Maurice Garçon mostra uma linha importante que separa a defesa no cível pela que é feita pelo advogado na área penal, no que respeita a independência do advogado: "Bem mais delicada é a atuação do advogado no foro criminal em que, aí sim, são frequentes as surpresas. (...) Com maior frequência do que no foro civil pode o advogado estar em desacordo com o cliente e carecer de uma independência sem limites. Logo na preparação do processo e na escolha dos argumentos se suscitam divergencias. Pode o advogado, p. ex., sustentar a tese de um arguido que, contra a evidencia meridiana, se obstina em nega a prática do delito e que não compreende que o maior criminoso pode, se confessar a falta, concitar piedade e a indulgencia dos juízes?"

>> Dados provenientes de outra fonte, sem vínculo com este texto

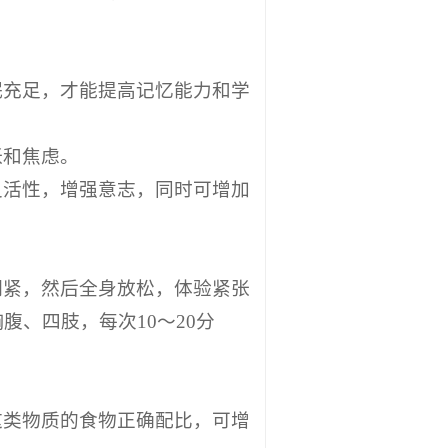
眠充足，才能提高记忆能力和学
张和焦虑。
灵活性，增强意志，同时可增加
。
绷紧，然后全身放松，体验紧张
、四肢，每次10～20分
这类物质的食物正确配比，可增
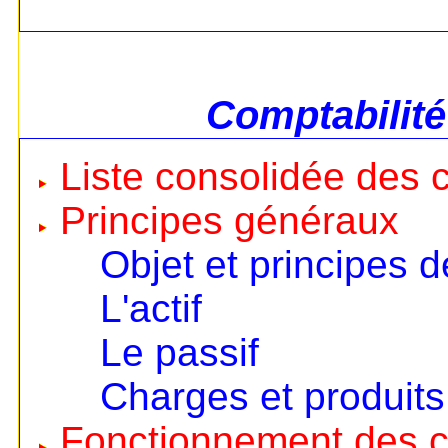
Comptabilité
Liste consolidée des
Principes généraux
Objet et principes d
L'actif
Le passif
Charges et produits
Fonctionnement des 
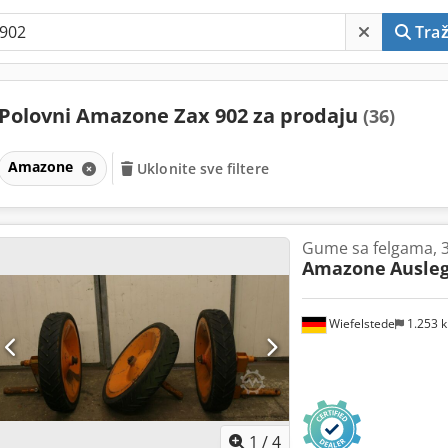
Traž
Polovni Amazone Zax 902 za prodaju
(36)
Amazone
Uklonite sve filtere
Gume sa felgama, 
Amazone
Ausleg
Wiefelstede
1.253 
1
/
4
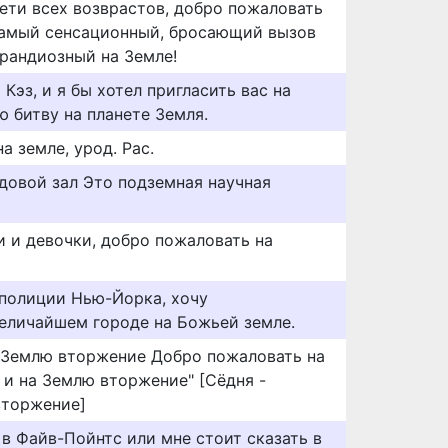
ети всех возврастов, добро пожаловать
самый сенсационный, бросающий вызов
грандиозный на Земле!
Кэз, и я бы хотел пригласить вас на
 битву на планете Земля.
а земле, урод. Рас.
довой зал Это подземная научная
и и девочки, добро пожаловать на
полиции Нью-Йорка, хочу
величайшем городе на Божьей земле.
а Землю вторжение Добро пожаловать на
 и на Землю вторжение" [Сёдня -
вторжение]
в Файв-Пойнтс или мне стоит сказать в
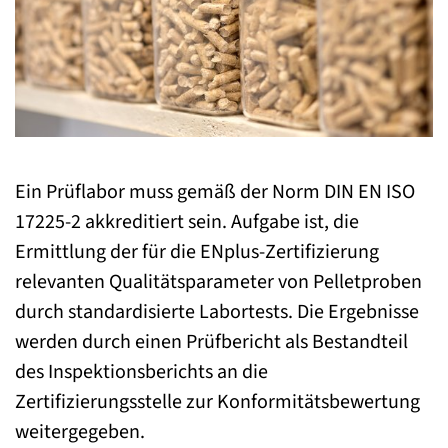
Ein Prüflabor muss gemäß der Norm DIN EN ISO
17225-2 akkreditiert sein. Aufgabe ist, die
Ermittlung der für die ENplus-Zertifizierung
relevanten Qualitätsparameter von Pelletproben
durch standardisierte Labortests. Die Ergebnisse
werden durch einen Prüfbericht als Bestandteil
des Inspektionsberichts an die
Zertifizierungsstelle zur Konformitätsbewertung
weitergegeben.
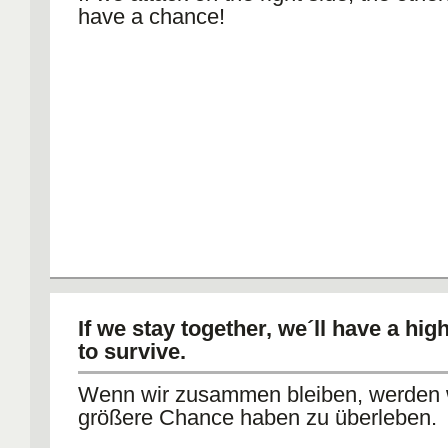
have a chance!
If we stay together, we´ll have a hi
to survive.
Wenn wir zusammen bleiben, werden w
größere Chance haben zu überleben.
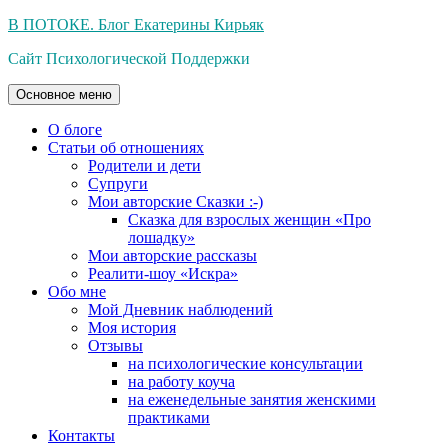
Перейти
В ПОТОКЕ. Блог Екатерины Кирьяк
к
Сайт Психологической Поддержки
содержимому
Основное меню
О блоге
Статьи об отношениях
Родители и дети
Супруги
Мои авторские Сказки :-)
Сказка для взрослых женщин «Про
лошадку»
Мои авторские рассказы
Реалити-шоу «Искра»
Обо мне
Мой Дневник наблюдений
Моя история
Отзывы
на психологические консультации
на работу коуча
на еженедельные занятия женскими
практиками
Контакты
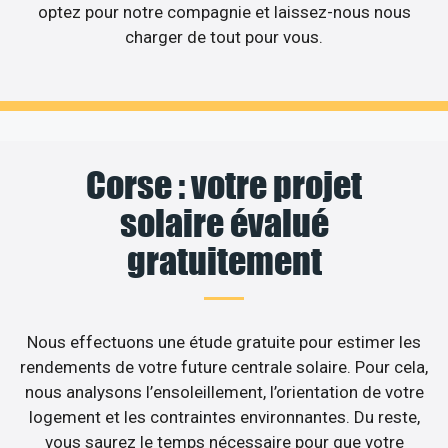
optez pour notre compagnie et laissez-nous nous
charger de tout pour vous.
Corse : votre projet
solaire évalué
gratuitement
Nous effectuons une étude gratuite pour estimer les
rendements de votre future centrale solaire. Pour cela,
nous analysons l’ensoleillement, l’orientation de votre
logement et les contraintes environnantes. Du reste,
vous saurez le temps nécessaire pour que votre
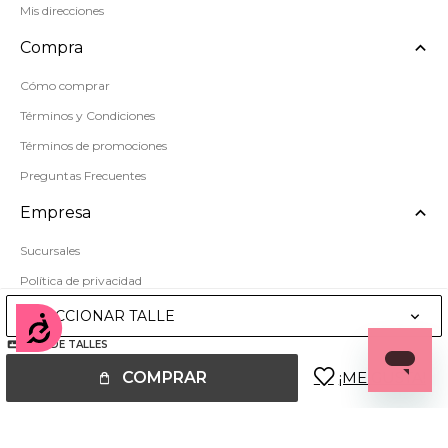
Mis direcciones
Compra
Cómo comprar
Términos y Condiciones
Términos de promociones
Preguntas Frecuentes
Empresa
Sucursales
Política de privacidad
Mapa del sitio
SELECCIONAR TALLE
Accesibilidad
GUÍA DE TALLES
COMPRAR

"(...) A consciência não pode aceitar uma obrigação que ataque a independência – enfatiza o autor-, venha ela de onde vier. É em razão da independência, sem a qual a dignidade da profissão é ilusória, que o advogado tem a faculdade de aceitar ou recusar o patrocínio de uma causa e de, tendo-o aceitado, escolher os meios de ação para alcançar o triunfo do seu cliente, sem ter de prestar contas da orientação que adotou (...)." Pela importância da obra de Maurice Garçon, na qual a independência do advogado é apenas um dos seus capítulos, voltaremos a falar sobre O Advogado e a Moral, em trabalhos futuros.